ProRail has identified approximately 40 areas of concern related to the Molkwerum sett – locations where badgers have dug either under or close enough to rail lines to cause safety concerns. Repairs are usually costly and often only provide a temporary fix. The badgers usually just return to the area and rebuild. ProRail’s options are currently limited as badgers are protected under the Nature Conservation Act, which prevents wild animals from being disturbed or removed from their natural environments.

ProRail submitted an application for a waiver of the law to the Netherlands Enterprise Agency (RVO) in late March, asking permission to proceed with a solution that involves relocating the badgers and installing fencing to protect vulnerable areas. The plan calls for constructing an artificial nest for displaced badgers in a safe place away from rail lines and embankments. The proposal also envisions an underground tunnel to give wildlife a safe way to navigate around fenced-off areas. Obtaining a waiver from the Nature Conservation Act usually takes approximately 13 weeks from filing to approval. RVO representatives have already begun evaluating ProRail’s request, a process that involves both legal and scientific reviews.

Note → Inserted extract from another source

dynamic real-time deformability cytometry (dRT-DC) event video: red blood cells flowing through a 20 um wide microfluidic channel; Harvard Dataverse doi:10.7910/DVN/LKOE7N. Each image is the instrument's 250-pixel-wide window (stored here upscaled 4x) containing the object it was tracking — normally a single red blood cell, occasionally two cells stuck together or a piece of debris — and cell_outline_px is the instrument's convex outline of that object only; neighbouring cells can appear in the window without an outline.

John Voppen, ProRail’s CEO, has asked for the application to be expedited due to the shutdown’s disruption to travel and commercial activities. ProRail and the Ministry of Infrastructure and Water Management are working together in an effort to speed up resolution.

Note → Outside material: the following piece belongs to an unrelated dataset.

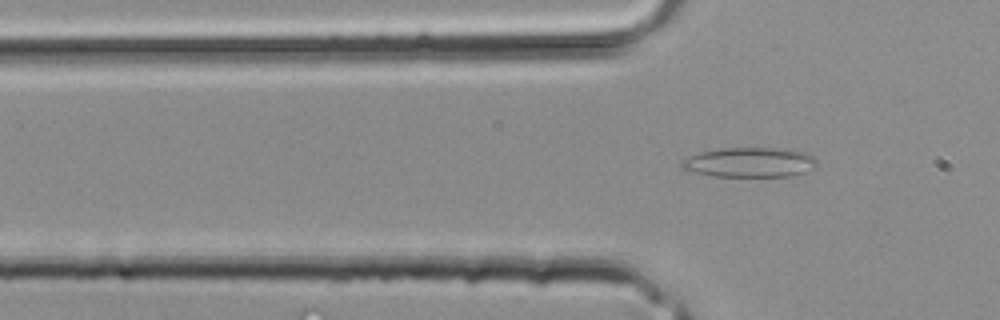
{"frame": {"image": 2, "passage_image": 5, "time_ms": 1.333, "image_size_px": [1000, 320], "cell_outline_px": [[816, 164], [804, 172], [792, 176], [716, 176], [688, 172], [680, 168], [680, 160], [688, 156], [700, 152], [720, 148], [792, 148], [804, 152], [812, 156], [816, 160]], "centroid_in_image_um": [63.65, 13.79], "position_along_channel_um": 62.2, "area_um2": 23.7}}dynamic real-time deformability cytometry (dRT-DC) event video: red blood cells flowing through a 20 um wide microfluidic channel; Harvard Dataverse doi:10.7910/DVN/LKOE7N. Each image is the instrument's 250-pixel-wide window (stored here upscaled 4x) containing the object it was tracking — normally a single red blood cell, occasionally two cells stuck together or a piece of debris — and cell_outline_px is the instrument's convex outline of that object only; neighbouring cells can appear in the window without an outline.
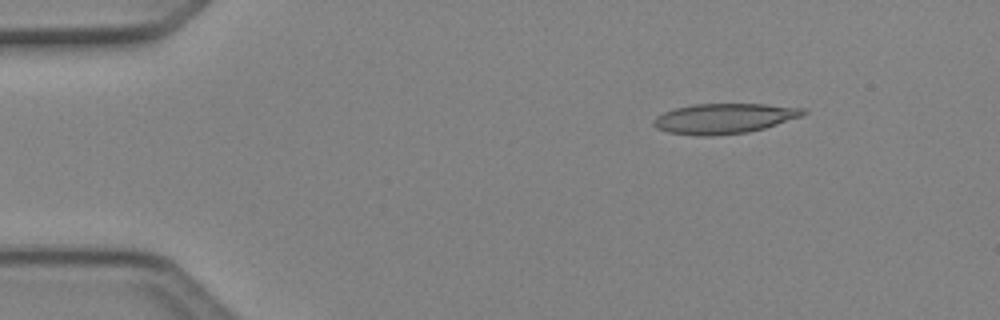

Das en Boom, a conservation organization dedicated to badger welfare, stands ready to assist ProRail with any issues that arise while building fences or relocating the animals. Jaap Dirkmaat, spokesman for Das en Boom, suggests the situation calls for immediate action to prevent a catastrophic infrastructure failure. According to Das en Boom, ProRail’s current attempts to address the problem are too little too late. “We saw this coming four years ago. We sent warnings to Rijkswaterstaat, ProRail and the water authorities,” says Dirkmaat. “Badgers simply don’t belong around infrastructure,” suggests Dirkmaat, as they’re tenacious diggers and expand their setts over generations, which can lead to issues such as dyke and rail line failures.

Badgers contribute to healthy ecosystems by limiting insect and rodent populations. Hunting during the early 20th century drastically reduced the badger population in the Netherlands. In 1900, there were around 12,000 badgers in the Netherlands. That number had dropped to 1,200 by 1960, where it remained until 1980 when the population began to rebound. They’re widespread in South Limburg and eastern parts of the country.